**Questions:**
• 1. From the article on hospital readmissions after head and neck cancer reconstruction, translate this sentence into French: "The 30-day readmission rate among patients was 19.4%, with each readmission costing an average of more than $15,000."
• 2. Rewrite the stretch of the readmissions article from "The 30-day readmission" through "was $29.27 million.", putting "combined" in place of "aggregate".
• 3. Write the next part of the article on readmissions after head and neck cancer reconstruction, picking up after its final sentence.

**Excerpt:**
Approximately 20% of patients who underwent reconstruction surgery for head and neck cancer were readmitted to the hospital within 30 days of surgery, according to a new study.1
Those patients with lower socioeconomic status, complex ablative procedures, or with a many comorbidities were more likely to be readmitted.
“Avoidable readmissions are estimated to cost the Center for Medicare & Medicaid Services up to $17 billion annually, with nearly 18% of patients requiring readmission within 30 days of discharge,” the researchers wrote. “Identifying the incidence, causes, and risk factors for readmission is an important step toward developing interventions to prevent or mitigate these costly occurrences.”
The retrospective study looked at medical records from the Nationwide Readmissions Database on 9487 patients with head and neck cancer who underwent pedicled or free flat reconstruction between January 2010 and December 2015.
The 30-day readmission rate among patients was 19.4%, with each readmission costing an average of more than $15,000. The total aggregate cost for all 30-day readmissions included in the study was $29.27 million.

**Information:**

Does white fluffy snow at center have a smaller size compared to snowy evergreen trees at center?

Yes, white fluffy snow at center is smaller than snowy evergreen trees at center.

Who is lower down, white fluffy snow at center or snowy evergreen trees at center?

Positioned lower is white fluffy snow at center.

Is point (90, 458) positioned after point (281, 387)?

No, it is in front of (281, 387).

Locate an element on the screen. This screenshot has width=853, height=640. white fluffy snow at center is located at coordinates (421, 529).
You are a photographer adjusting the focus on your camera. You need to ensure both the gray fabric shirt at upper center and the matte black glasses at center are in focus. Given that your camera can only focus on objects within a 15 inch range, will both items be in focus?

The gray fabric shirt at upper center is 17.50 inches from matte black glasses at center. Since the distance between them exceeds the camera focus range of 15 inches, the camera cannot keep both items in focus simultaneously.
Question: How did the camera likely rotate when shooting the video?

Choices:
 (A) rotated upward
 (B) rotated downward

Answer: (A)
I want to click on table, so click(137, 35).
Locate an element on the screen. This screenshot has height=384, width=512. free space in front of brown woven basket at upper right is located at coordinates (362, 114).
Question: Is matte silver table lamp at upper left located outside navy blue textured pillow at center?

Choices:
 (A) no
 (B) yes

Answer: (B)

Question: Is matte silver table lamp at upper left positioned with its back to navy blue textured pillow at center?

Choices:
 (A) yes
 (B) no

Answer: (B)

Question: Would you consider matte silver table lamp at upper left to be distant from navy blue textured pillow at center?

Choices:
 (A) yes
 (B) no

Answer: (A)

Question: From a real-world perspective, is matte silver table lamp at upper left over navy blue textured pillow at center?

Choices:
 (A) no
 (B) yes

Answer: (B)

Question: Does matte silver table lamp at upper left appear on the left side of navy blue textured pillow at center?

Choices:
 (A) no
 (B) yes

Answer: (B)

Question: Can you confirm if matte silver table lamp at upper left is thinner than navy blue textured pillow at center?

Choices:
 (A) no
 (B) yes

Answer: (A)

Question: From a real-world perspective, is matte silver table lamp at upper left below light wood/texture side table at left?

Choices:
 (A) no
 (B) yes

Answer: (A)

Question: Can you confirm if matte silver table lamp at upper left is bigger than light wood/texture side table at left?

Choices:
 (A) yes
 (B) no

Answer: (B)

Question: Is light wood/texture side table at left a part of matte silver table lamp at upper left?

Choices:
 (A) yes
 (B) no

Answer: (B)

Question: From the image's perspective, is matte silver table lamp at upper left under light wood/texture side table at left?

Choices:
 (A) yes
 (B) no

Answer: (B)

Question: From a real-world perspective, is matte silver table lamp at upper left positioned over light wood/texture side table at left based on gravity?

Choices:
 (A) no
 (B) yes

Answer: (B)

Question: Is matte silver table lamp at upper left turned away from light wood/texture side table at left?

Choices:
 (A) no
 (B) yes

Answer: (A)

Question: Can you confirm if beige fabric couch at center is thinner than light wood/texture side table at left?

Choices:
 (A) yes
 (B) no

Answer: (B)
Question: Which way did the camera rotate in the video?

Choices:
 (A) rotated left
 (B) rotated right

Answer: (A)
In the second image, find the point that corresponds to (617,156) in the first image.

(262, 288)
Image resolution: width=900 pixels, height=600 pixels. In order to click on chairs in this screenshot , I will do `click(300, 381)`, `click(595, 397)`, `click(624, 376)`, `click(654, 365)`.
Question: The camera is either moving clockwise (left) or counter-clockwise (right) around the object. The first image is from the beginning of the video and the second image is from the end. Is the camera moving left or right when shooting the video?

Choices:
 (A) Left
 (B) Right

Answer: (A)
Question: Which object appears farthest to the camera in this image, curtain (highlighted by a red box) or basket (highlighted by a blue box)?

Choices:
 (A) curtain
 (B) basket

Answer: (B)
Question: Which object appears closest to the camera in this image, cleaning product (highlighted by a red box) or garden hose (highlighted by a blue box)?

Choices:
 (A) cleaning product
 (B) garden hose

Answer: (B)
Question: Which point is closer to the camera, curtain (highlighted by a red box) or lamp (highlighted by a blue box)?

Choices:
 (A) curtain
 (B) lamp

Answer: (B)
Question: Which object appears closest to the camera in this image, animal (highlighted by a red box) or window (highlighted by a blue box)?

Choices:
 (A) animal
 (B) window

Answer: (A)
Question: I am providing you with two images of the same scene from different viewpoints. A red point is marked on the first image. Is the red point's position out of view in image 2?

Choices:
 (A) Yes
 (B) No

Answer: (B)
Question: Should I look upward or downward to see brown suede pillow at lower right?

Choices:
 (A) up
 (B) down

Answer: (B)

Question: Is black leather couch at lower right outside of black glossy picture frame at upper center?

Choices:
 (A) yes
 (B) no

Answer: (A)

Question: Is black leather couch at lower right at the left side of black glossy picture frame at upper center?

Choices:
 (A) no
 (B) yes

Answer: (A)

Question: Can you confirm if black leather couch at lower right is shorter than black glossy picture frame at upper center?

**Written responses:**
• 1. Le taux de réadmission à 30 jours parmi les patients était de 19,4 %, chaque réadmission coûtant en moyenne plus de 15 000 dollars.

• 2.
The 30-day readmission rate among patients was 19.4%, with each readmission costing an average of more than $15,000. The total combined cost for all 30-day readmissions included in the study was $29.27 million.

• 3.
Data indicated the most common reason for early hospital readmission was wound complications, which occurred in 26.5% of readmissions for this cancer type. However, other medical diagnoses were more common in late readmissions.
A multivariate regression analysis showed that patients in the lowest quartile of household income were at a nearly 60% increased risk for readmission (odds ratio [OR], 1.58; 95% CI, 1.18-2.11). Other risk factors included congestive heart failure (OR, 1.68), liver disease (OR, 2.02), total laryngectomy (OR, 1.40), pharyngectomy (OR, 1.47), blood transfusion (OR, 1.30), discharge to home with home health care (OR, 1.32), and discharge to a nursing facility (OR, 1.77).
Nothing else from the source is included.